Аниска подала чай, сахар, сливки и тарелку с ватрушками двух видов – с творогом и с брусникой.

– Что ж он доказал? – спросила Машенька, разливая чай. – По-моему, быть дельным человеком в своей специальности, хоть бы ученым, или врачом, или инженером, – это ничуть не хуже, чем специально за что-то такое бороться. Хороший врач, между прочим, тоже людей спасает. А хороший инженер, он… он способствует общему прогрессу…

– Эка ты заговорила… – Наденька презрительно сморщила острый носик. – Никакой прогресс невозможен, пока одни люди других угнетают – ты об этом думала? Труд раба по определению не может быть достаточно производительным. Великий Рим пал, потому что там было рабство…

– Да? – удивилась Машенька. – А я думала, он от чего-то другого пал… Впрочем, ладно. – Она примирительно улыбнулась. – Пусть мужчины спорят. Что нам-то с тобой?

– Пока женщина согласна считать себя существом второго сорта по сравнению с мужчинами, истинная эманципация невозможна, – отчеканила Наденька, деловито уплетая третью ватрушку. – Ты хоть понимаешь…

– Ладно, ладно! – Машенька замахала руками. – Я уж со всем согласна. И эманципироваться тоже. Ты мне после скажешь как, я и начну сразу… Скажи мне лучше, Надин… Ты хоть раз в жизни на настоящем любовном свидании была?

– На свидании? – Надя с явным трудом переключилась с общественно-политических тем на личную. – Была, один раз. А что тебе? Я не скажу с кем.

– И не говори, не говори, бог с тобой! – поспешно согласилась Машенька. – А так, в общем, рассказать можешь?

– В общем могу, – усмехнулась Надя. – Слушай. Он меня и раньше звал, летом, да я не шла. Гнус, мошка, что ж нам – ветками друг на друга махать? Осенью пошли. Все как в книжках – лес, луна, Березуевские разливы, тишина, только козодой над болотом мерячит.
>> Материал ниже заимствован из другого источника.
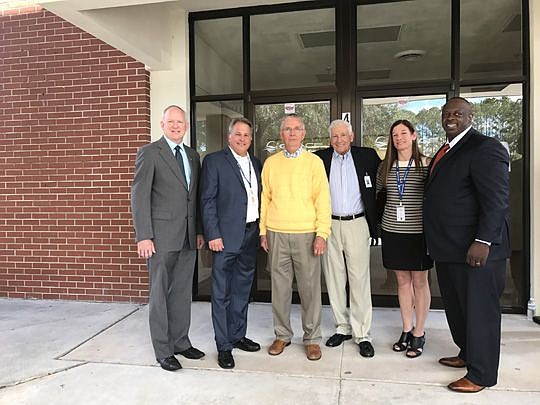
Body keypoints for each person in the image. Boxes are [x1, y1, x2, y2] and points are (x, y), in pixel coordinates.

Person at [424, 97, 510, 392]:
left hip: (476, 251)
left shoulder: (485, 148)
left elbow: (496, 202)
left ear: (470, 116)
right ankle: (467, 354)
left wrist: (483, 240)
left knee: (480, 312)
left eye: (458, 113)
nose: (451, 117)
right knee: (459, 309)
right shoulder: (448, 148)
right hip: (450, 249)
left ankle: (481, 374)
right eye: (447, 113)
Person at [131, 105, 205, 371]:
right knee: (160, 294)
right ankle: (163, 350)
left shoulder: (193, 155)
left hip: (187, 237)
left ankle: (181, 342)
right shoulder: (150, 153)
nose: (176, 126)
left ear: (186, 126)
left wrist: (198, 231)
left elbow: (194, 198)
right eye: (171, 122)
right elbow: (139, 196)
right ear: (162, 125)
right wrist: (144, 236)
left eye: (180, 122)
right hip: (160, 238)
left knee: (182, 293)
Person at [260, 113, 331, 361]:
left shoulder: (314, 163)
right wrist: (263, 230)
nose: (291, 133)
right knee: (279, 289)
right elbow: (265, 199)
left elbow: (323, 200)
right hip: (277, 233)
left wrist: (322, 233)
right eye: (287, 129)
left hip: (306, 234)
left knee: (310, 289)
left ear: (303, 133)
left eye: (296, 129)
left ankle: (312, 338)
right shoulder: (271, 163)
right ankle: (282, 335)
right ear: (281, 134)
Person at [200, 117, 262, 369]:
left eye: (247, 135)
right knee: (222, 292)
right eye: (238, 134)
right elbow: (207, 200)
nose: (242, 139)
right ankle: (224, 345)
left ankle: (238, 336)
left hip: (250, 235)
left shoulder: (256, 163)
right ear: (229, 137)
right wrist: (213, 234)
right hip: (224, 238)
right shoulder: (214, 161)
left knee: (242, 290)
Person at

Пришли. А я, как назло, перед тем пирога с рыбой и черемшой поела и квасу клюквенного напилась. И у меня в животе так и бурчит, так и булькает. А тишина ж вокруг, я говорила… Ну вот… Я уж и так и этак наконец, как-то зад в одну сторону отклячила, голову в другую повернула, ничего – кишки перекрутились и не бурчат больше. Стою я этак буквой «зю» и с ним разговариваю. О погоде, да о птичках, да об видах на урожай. А он-то все больше молчит отчего-то и отворачивается. Смотрим, значит, в разные стороны и цедим слова. В час по чайной ложке. А вокруг – тишина, блики серебряные на разливах, листья падают, шуршат… Наконец он решился. Взял меня за плечи, говорит: «Надежда Левонтьевна, я давно вам сказать хотел…» И тут на меня спиртным как пахнуло, а его… – Наденька нервно захихикала. – А его – отрыжка одолела. Стоит и ничего сделать не может. Как рот раскроет, так и… Тут я и поняла: он перед свиданием-то для храбрости пива выпил или даже водки. И все это время отрыжку в себе давил… А я – бурчание в животе… Так и свидание прошло. А теперь и прорвало… И тут… – Надя рассказывала, с трудом сдерживая смех, а Машенька смеялась в голос. – И тут я как начала хохотать! Хохочу и остановиться не могу. Он, конечно, подумал: над ним. Смутился, убежал… С тех пор больше на свидание не звал… Дай-ка еще ватрушку, горе заесть!